“How Enemies Become Friends” deals with “those magical, all-too-rare moments in international history when peace breaks out … when nothing happens.” That’s how Kupchan described the book during a recent speaking engagement, noting that it includes numerous instructive examples, including the formation of the Iroquois confederacy in upstate New York (1450), and the events that precipitated the friendship between the United States and Great Britain (1895).
Specifically, Kupchan says that stable peace breaks out through a four-phase process, one that begins with an act of unilateral accommodation (“exercising strategic restraint and making concessions to an adversary”). This is followed by reciprocal restraint, during which time “the states in question trade concessions.” In the third phase, there is a “deepening of societal integration between the partner states,” and finally, the generation of new narratives and identities, during which time “the distinctions between self and the other erode, giving way to communal identities and shared sense of solidarity.”

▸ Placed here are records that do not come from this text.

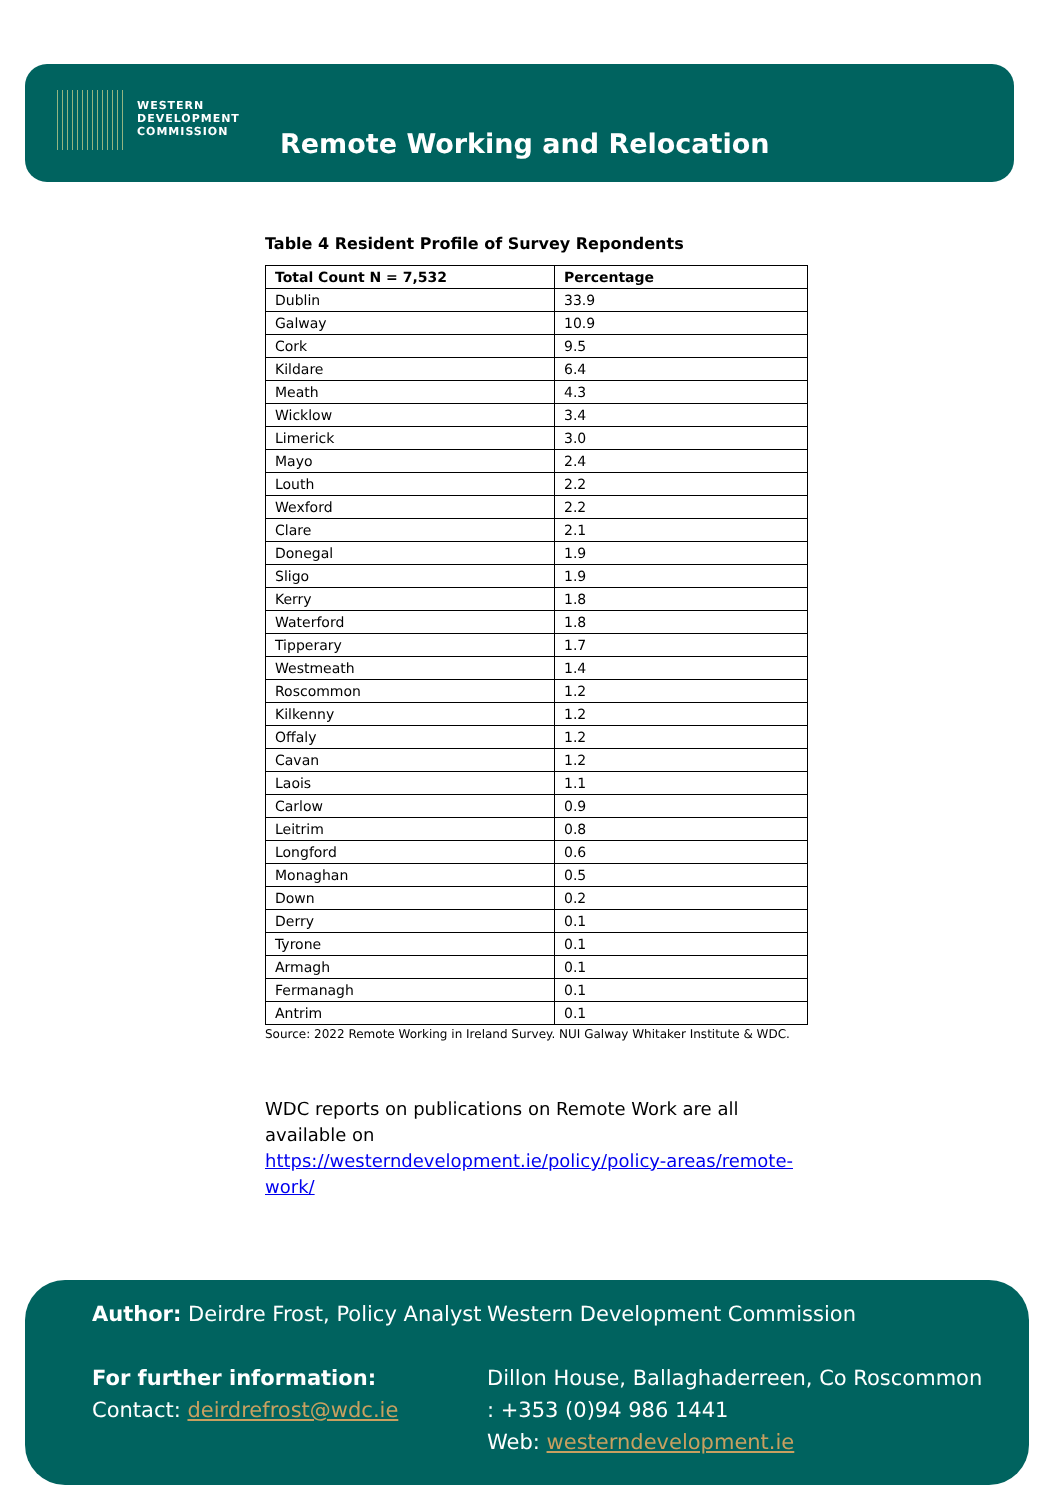WESTERN
DEVELOPMENT
COMMISSION
Remote Working and Relocation
Table 4 Resident Profile of Survey Repondents
| Total Count N = 7,532 | Percentage |
| --- | --- |
| Dublin | 33.9 |
| Galway | 10.9 |
| Cork | 9.5 |
| Kildare | 6.4 |
| Meath | 4.3 |
| Wicklow | 3.4 |
| Limerick | 3.0 |
| Mayo | 2.4 |
| Louth | 2.2 |
| Wexford | 2.2 |
| Clare | 2.1 |
| Donegal | 1.9 |
| Sligo | 1.9 |
| Kerry | 1.8 |
| Waterford | 1.8 |
| Tipperary | 1.7 |
| Westmeath | 1.4 |
| Roscommon | 1.2 |
| Kilkenny | 1.2 |
| Offaly | 1.2 |
| Cavan | 1.2 |
| Laois | 1.1 |
| Carlow | 0.9 |
| Leitrim | 0.8 |
| Longford | 0.6 |
| Monaghan | 0.5 |
| Down | 0.2 |
| Derry | 0.1 |
| Tyrone | 0.1 |
| Armagh | 0.1 |
| Fermanagh | 0.1 |
| Antrim | 0.1 |
Source: 2022 Remote Working in Ireland Survey. NUI Galway Whitaker Institute & WDC.
WDC reports on publications on Remote Work are all available on
https://westerndevelopment.ie/policy/policy-areas/remote-work/
Author: Deirdre Frost, Policy Analyst
For further information:
Contact: deirdrefrost@wdc.ie
Western Development Commission
Dillon House, Ballaghaderreen, Co Roscommon
: +353 (0)94 986 1441
Web: westerndevelopment.ie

All this isn’t necessarily enough, however, to turn enemies into friends. According to Kupchan—professor of international affairs at Georgetown University and senior fellow at the Council on Foreign Relations—three conditions must be present: institutionalized restraint, compatible social orders, and cultural commonality. It’s a lot to ask for, which perhaps explains why Kupchan’s assembled case studies feature almost as many failures as successes. (Notable failures include Great Britain and Japan [1902-1923], and the Soviet Union and China [1949-1960].)
As for lessons that can be drawn from the book, there’s more than a few. At the top of the list is the fact that in most cases, engagement with one’s enemies is good diplomacy. Second, restraint is a big factor in achieving success. (That is, there must be willingness on the part of both parties to give ground.)
Neither of the above are surprising, but two other lessons are: Conventional wisdom tells us that liberal democracies make great partners, yet Kupchan indicates that autocracies can also be very reliable partners—even with democracies. Lastly, the author notes that economic engagement is not a prerequisite for good diplomatic relations, noting that in only one of 20 cases did economic integration clear the way for political reconciliation. “We can trade [and] we can invest until we’re blue in the face, but it’s not going to have geopolitical consequence unless the politics are right,” he says.
Perhaps the most important lesson that can be drawn from Kupchan’s work is that making peace with an enemy tends to be as difficult domestically as it is with the adversary, because whenever a leader reaches out to an enemy there are always opponents at home ready to criticize. “In the cases I found where rapprochement failed—China and the Soviet Union, Senegal and Gambia, Syria and Egypt—it almost always failed because domestic opponents at home undermined the effort.” In other words, leaders have to make sure they have support at home before attempting to bridge the divide.